___ TEXTO ___

# Licuadora Osterizer de 3 velocidades



## gustavotaborda (Ago 2, 2013)

Soy tecnologo en electrónica y me gustaría aprender mas sobre embobinados, y pues tengo una licuadora osterizer de 3 velocidades que me gustaria reparar, y por ello me dirijo a ustedes para saber mas del tema como por ejemplo: al destapar la licuadora se ve a simple vista que el enbobinado del estator esta quedado ya que se encuentra negro y como desesmaltado. 
Mi pregunta es si se quema el enbobinado del estator tambien se quema el embobinado del rotor y como se prueban estos dos para saber si efectivamente estos estan quemados muchas gracias


----------



## dearlana (Ago 7, 2013)

Hola gustavotaborda:

Utiliza una carga serie de alto vataje:

Por ejemplo: Una plancha de planchar.

Si el estator y/o el rotor no están totalmente en corto: Se pondrá a girar más lento de lo normal y se calentará un poco.

Luego la paras y tocas el estator y el rotor:

El más caliente es el mejor que está de los dos.

Deberás bobinar primero el otro.

-------------------------------------------------

Lo ideal sería disponer de un modelo similar nuevo y comparar las impedancias.

___

▸ QUÉ SE PIDE: Reproduce literalmente el tramo del hilo sobre la licuadora que arranca en las palabras "Por ejemplo: Una" y acaba después de "de los dos.".

___ DATOS DEL EJERCICIO ___

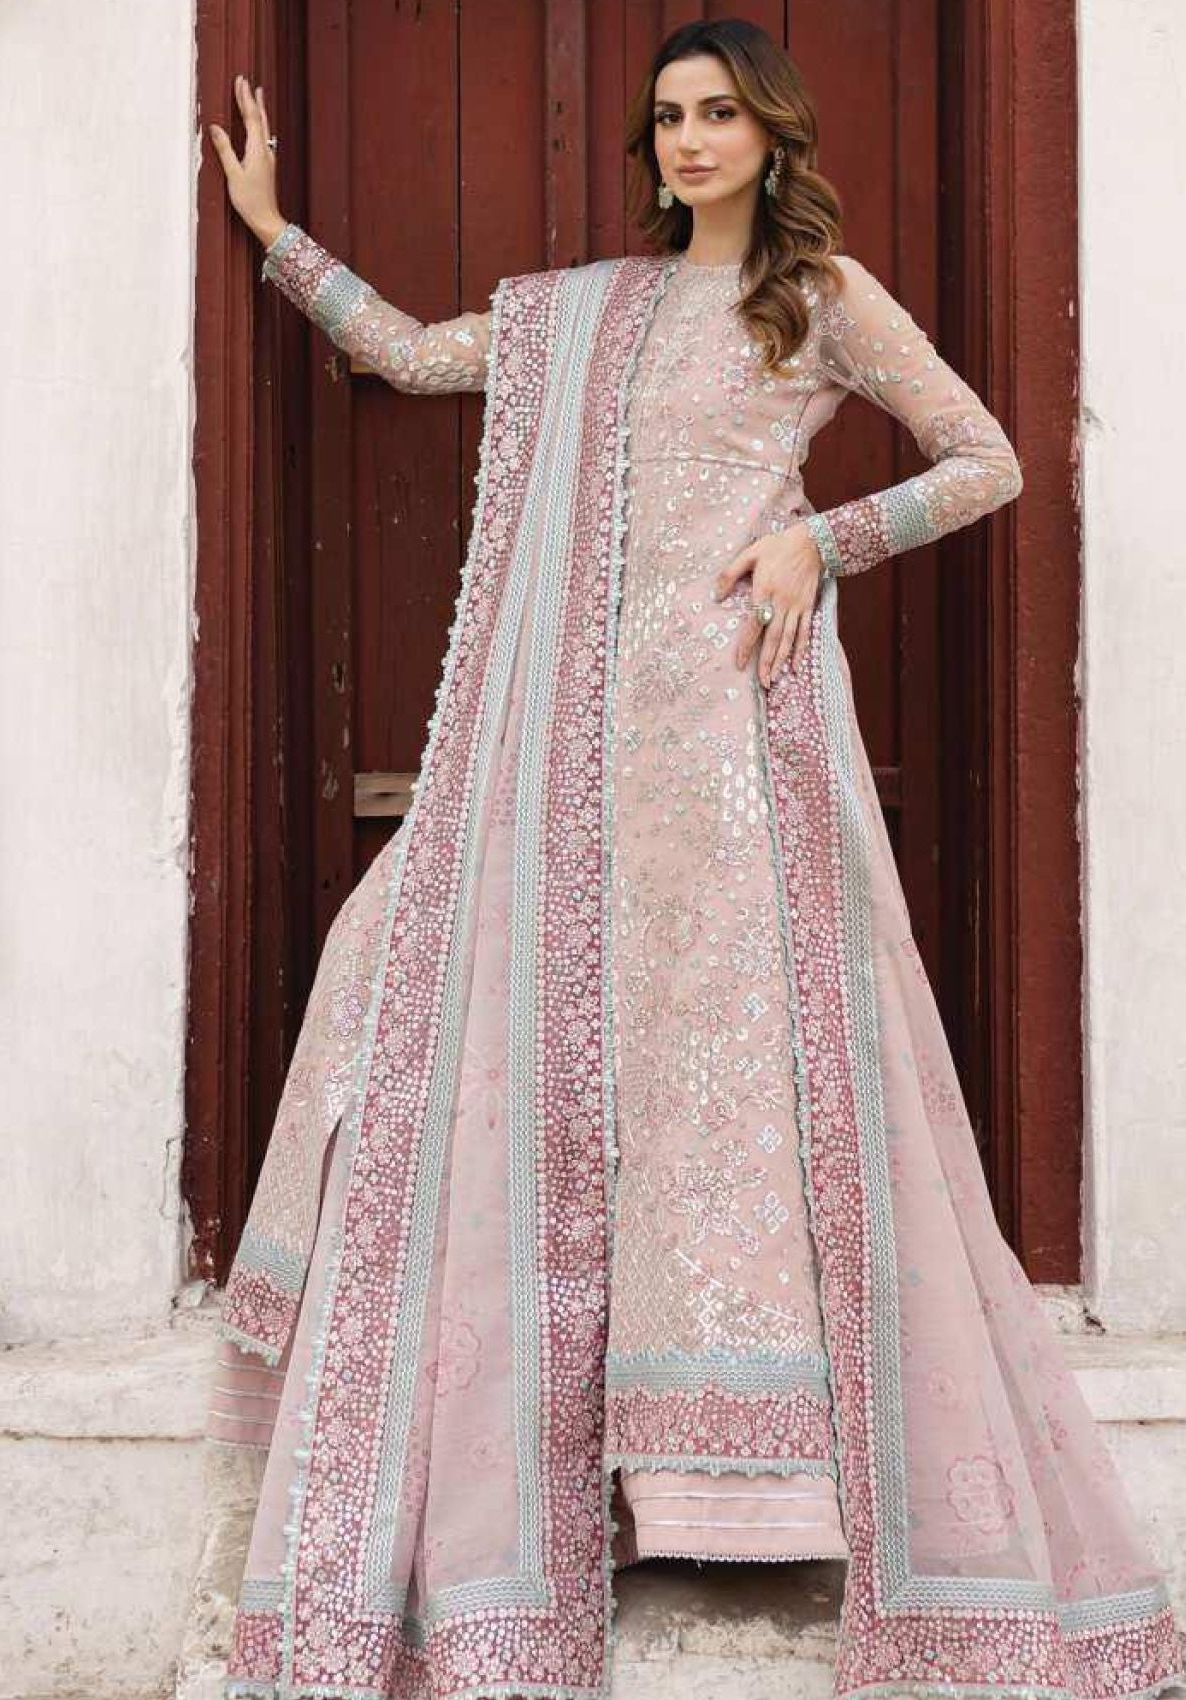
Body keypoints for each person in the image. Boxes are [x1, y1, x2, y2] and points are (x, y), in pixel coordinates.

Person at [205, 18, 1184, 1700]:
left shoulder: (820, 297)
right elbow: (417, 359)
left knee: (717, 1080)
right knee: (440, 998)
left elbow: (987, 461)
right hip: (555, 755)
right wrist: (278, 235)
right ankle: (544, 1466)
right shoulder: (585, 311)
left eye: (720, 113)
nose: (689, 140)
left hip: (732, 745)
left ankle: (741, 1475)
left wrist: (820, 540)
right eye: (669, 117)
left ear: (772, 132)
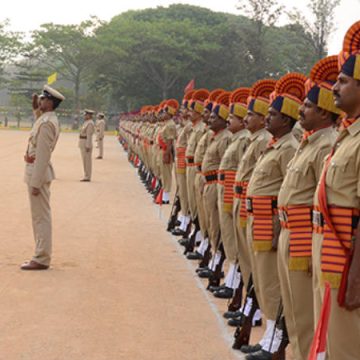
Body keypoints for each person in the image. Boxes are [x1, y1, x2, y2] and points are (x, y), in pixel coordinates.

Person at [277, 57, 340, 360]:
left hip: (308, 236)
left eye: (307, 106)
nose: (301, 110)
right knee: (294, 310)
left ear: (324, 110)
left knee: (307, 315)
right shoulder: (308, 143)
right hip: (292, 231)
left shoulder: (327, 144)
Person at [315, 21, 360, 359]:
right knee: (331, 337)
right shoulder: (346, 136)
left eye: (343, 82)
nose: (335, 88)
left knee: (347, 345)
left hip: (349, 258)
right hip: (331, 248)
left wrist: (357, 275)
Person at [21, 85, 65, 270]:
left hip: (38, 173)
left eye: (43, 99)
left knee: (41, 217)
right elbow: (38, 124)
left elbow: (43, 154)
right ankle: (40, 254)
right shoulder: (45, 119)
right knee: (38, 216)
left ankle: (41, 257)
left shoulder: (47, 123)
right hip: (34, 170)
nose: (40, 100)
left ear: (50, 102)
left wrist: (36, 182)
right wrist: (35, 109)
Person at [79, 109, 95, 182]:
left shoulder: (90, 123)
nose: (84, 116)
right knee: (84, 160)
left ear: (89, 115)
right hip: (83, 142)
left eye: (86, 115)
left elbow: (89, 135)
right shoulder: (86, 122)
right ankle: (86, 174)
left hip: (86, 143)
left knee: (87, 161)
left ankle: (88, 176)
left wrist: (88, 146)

___

▸ RESPUESTA:
Por ejemplo: Una plancha de planchar.

Si el estator y/o el rotor no están totalmente en corto: Se pondrá a girar más lento de lo normal y se calentará un poco.

Luego la paras y tocas el estator y el rotor:

El más caliente es el mejor que está de los dos.